Problem statement
Find every line of the data below that has "przycisk" in it. Reply with the number only.

Listed records
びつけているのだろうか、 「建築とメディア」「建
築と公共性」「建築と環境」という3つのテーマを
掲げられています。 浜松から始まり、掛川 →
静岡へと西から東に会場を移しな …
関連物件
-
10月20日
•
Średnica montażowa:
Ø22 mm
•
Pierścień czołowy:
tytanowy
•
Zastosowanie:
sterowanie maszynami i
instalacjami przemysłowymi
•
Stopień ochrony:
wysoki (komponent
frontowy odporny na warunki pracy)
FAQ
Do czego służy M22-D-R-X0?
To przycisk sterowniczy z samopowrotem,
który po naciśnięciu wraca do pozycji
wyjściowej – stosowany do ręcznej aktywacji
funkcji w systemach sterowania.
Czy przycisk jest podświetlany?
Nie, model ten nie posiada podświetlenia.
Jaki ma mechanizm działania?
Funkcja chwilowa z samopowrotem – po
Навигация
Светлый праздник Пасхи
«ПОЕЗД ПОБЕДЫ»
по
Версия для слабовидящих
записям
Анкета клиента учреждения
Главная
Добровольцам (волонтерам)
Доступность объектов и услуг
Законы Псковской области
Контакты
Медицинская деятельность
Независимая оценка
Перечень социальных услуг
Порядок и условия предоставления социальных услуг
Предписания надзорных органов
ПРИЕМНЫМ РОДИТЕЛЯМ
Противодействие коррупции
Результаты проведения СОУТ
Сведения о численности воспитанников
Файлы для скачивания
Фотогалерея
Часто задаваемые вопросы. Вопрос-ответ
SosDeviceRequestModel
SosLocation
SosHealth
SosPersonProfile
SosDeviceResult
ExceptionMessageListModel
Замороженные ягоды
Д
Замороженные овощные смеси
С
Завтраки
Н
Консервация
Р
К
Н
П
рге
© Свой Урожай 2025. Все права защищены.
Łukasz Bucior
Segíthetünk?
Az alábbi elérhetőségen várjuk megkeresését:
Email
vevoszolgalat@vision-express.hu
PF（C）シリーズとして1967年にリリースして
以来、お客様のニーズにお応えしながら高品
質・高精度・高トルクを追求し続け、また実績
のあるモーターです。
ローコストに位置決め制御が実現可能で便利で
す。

Result for this exercise
2